God carefully warns us that there is danger in tampering with his Word. In the final chapter of the Bible there is a warning against adding anything to God’s book, and against taking anything away from the words of this prophecy. In Second Peter at the end of the first chapter we are told that Scripture is “a more sure word of prophecy” than even the audible voice these men heard with their ears, and we are warned to “take heed as to a light that shineth in a dark place, until the day dawn, and the day star arise in your hearts: knowing this first, that no prophecy of the scripture is of any private interpretation. For the prophecy came not in old time by the will of man: but holy men of God spake as they were moved by the Holy Ghost.” We are told that the Bible is the light that shows us, in the midst of the darkness of men’s words, what truth is, and that the Word of God judges, gives light. We are told that God has spoken, and we are meant to have his Word in a pure form.

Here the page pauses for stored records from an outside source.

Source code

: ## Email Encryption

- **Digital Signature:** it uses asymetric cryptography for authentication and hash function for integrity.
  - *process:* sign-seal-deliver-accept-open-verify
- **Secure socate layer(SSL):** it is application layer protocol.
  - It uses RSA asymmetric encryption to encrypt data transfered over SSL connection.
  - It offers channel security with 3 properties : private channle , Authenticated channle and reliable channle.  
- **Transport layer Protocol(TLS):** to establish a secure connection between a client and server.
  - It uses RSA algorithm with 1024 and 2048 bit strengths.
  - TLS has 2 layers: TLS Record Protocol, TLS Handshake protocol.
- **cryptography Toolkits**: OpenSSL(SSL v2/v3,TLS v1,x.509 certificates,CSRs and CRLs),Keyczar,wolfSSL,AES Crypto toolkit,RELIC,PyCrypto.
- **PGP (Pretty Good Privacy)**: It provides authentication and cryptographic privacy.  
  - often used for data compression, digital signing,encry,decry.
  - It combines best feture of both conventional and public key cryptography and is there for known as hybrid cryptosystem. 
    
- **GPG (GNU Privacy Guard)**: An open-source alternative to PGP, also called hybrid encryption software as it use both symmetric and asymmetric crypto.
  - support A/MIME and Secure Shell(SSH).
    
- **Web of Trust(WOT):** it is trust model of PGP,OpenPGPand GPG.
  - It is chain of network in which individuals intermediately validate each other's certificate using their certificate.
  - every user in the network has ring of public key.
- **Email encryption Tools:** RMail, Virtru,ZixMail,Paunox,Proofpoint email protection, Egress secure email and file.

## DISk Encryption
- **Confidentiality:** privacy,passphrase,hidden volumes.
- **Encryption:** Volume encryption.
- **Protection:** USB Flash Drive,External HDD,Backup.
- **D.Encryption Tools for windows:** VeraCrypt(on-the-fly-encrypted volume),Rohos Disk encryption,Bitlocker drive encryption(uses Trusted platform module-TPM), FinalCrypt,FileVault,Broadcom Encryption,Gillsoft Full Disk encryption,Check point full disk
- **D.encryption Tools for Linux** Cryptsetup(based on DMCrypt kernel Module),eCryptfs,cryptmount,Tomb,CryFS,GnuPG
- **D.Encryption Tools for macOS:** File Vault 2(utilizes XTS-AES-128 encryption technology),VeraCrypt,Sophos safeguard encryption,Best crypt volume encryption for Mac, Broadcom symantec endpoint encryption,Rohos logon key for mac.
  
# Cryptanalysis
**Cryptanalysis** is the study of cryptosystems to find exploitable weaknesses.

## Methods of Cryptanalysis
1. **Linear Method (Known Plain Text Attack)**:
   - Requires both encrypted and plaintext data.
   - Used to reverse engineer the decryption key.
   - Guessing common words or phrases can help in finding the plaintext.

John 20:31 states forcefully, “These are written that you might believe that Jesus is the Christ, the Son of God; and that believing ye might have life through his name.” The result of knowing not only the Gospel of John but the complete Bible is having sufficient knowledge and understanding to believe truth is true, and acting upon that belief to have life through Jesus Christ. This One is the Bread of Life, and the Water of Life. He is to be our atmosphere as we live in his presence. How? We are told that by abiding in him, and having his word abide in us, we are prepared to be in his presence, ready for communication. Jesus prays in John 17:7, “Sanctify them through thy truth; thy word is truth,” as he intercedes for us. And the warnings are clear that false prophets, unfaithful shepherds, pastors who “scatter my flock,” are to be avoided, and not allowed to pollute the direct Word of God to us.
The Word of God is pure, unchanging. But there has been no time in history when someone has not been deceived by Satan and then stepped into the place of trying to pollute God’s word for others so that they would be destroyed unawares.
Beware of the pollution of the Bible in any form. Don’t let this glucky black waste-oil spoil the beauty of your walk with the Lord.